### やること
長距離列車についての文章を、「長距離列車は旅人の憧れのひと」を含む箇所から書き始め、「調整の停車時間が長いからだ。」まで来たらそこで止めて、正確に書き写してください。

### 出典
★ ★ ★ ★
長距離列車は旅人の憧れのひとつだ。国土の狭い日本でも、1,000km以上を走る列車がある。日本最長距離を走る旅客列車は、大阪~札幌間の寝台特急「トワイライトエクスプレス」で、走行距離は1,508.5km(大阪行)、所要時間は約23時間。第2位は上野~札幌間の寝台特急「カシオペア」「北斗星」で、走行距離は1,214.7km。所要時間は、「カシオペア」が約17時間、「北斗星」が約16時間となっている。

この3つの列車のうち、「トワイライトエクスプレス」と「カシオペア」は臨時列車扱いだ。定期列車の最長距離列車は「北斗星」となる。でもじつは、これらの列車よりもっと長距離を走る定期列車がある。なんと九州の福岡から北海道の札幌までを結び、走行距離は約2,136.6km、所要時間は約43時間。「トワイライトエクスプレス」より約628km、「北斗星」より約922kmも長い。これだけ乗車できるなら、さぞやゆったりした列車旅を楽しめそうだけど、残念ながら乗車できない。コンテナ方式の貨物列車だからだ。

日本最長距離列車は貨物列車だった!

福岡~札幌間を1日1往復、札幌行が日本最長距離列車

人知れず日本最長距離を走る貨物列車は、福岡と札幌の間を1日1往復している。経由する路線は、鹿児島本線、山陽本線、東海道本線、湖西線、北陸本線、信越本線、羽越本線、奥羽本線、津軽線、津軽海峡線、江差線、函館本線、室蘭本線、千歳線だ。札幌行の列車の走行距離は2136.6km、福岡行の列車の走行距離は2128.8km。

札幌行のほうが若干長い理由は、途中で東青森駅に立ち寄るため、青い森鉄道線にちょっとだけ入り、青森信号場~東青森間を往復するから。その分、7.8kmだけ走行距離が長くなっている。所要時間は札幌行が約43時間。福岡行が約37時間。距離の差より大きな時間差だ。これは途中駅での作業時間や、時間調整の停車時間が長いからだ。

EF510形牽引で新潟付近を走る貨物列車

この貨物列車の詳細を、「JR貨物時刻表」(鉄道貨物協会刊行)でたどってみよう。

福岡発札幌行は、福岡貨物ターミナルを深夜1時55分に発車。列車番号は「2070」。北九州貨物ターミナルで荷物扱いをして、次の停車駅は山陽本線の幡生駅だが、ここは機関車交換だけ。夜明けの新南陽駅も運転停車。広島貨物ターミナルに朝8時35分着、8時56分発。西岡山駅、姫路貨物駅、神戸貨物ターミナルで運転停車し、吹田貨物ターミナルに15時3分着、15時28分発。ここも運転停車で、機関車を交換する。
★ ★ ★ ★
### 項目一覧
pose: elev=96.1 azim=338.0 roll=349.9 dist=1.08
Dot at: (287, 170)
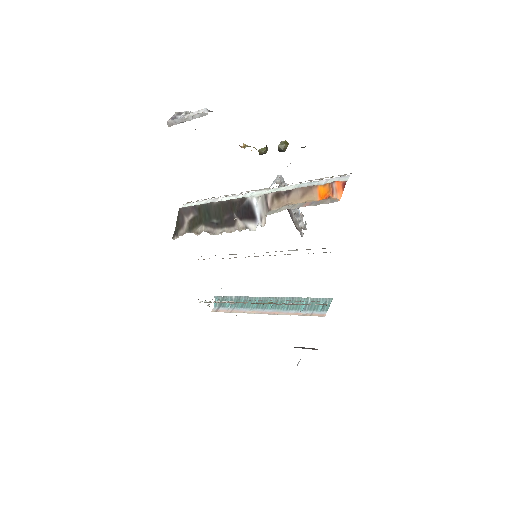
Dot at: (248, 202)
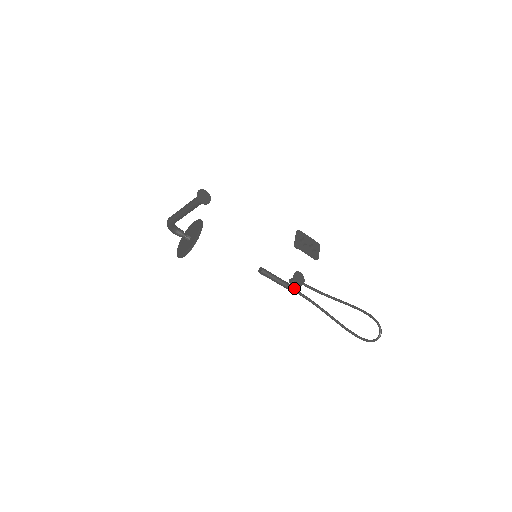
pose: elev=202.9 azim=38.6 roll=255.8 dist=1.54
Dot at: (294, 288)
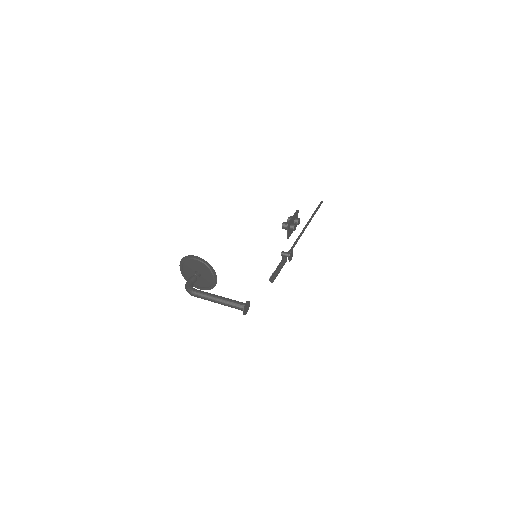
Dot at: (286, 260)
★ ★ ★ ★
### 答え
長距離列車は旅人の憧れのひとつだ。国土の狭い日本でも、1,000km以上を走る列車がある。日本最長距離を走る旅客列車は、大阪~札幌間の寝台特急「トワイライトエクスプレス」で、走行距離は1,508.5km(大阪行)、所要時間は約23時間。第2位は上野~札幌間の寝台特急「カシオペア」「北斗星」で、走行距離は1,214.7km。所要時間は、「カシオペア」が約17時間、「北斗星」が約16時間となっている。

この3つの列車のうち、「トワイライトエクスプレス」と「カシオペア」は臨時列車扱いだ。定期列車の最長距離列車は「北斗星」となる。でもじつは、これらの列車よりもっと長距離を走る定期列車がある。なんと九州の福岡から北海道の札幌までを結び、走行距離は約2,136.6km、所要時間は約43時間。「トワイライトエクスプレス」より約628km、「北斗星」より約922kmも長い。これだけ乗車できるなら、さぞやゆったりした列車旅を楽しめそうだけど、残念ながら乗車できない。コンテナ方式の貨物列車だからだ。

日本最長距離列車は貨物列車だった!

福岡~札幌間を1日1往復、札幌行が日本最長距離列車

人知れず日本最長距離を走る貨物列車は、福岡と札幌の間を1日1往復している。経由する路線は、鹿児島本線、山陽本線、東海道本線、湖西線、北陸本線、信越本線、羽越本線、奥羽本線、津軽線、津軽海峡線、江差線、函館本線、室蘭本線、千歳線だ。札幌行の列車の走行距離は2136.6km、福岡行の列車の走行距離は2128.8km。

札幌行のほうが若干長い理由は、途中で東青森駅に立ち寄るため、青い森鉄道線にちょっとだけ入り、青森信号場~東青森間を往復するから。その分、7.8kmだけ走行距離が長くなっている。所要時間は札幌行が約43時間。福岡行が約37時間。距離の差より大きな時間差だ。これは途中駅での作業時間や、時間調整の停車時間が長いからだ。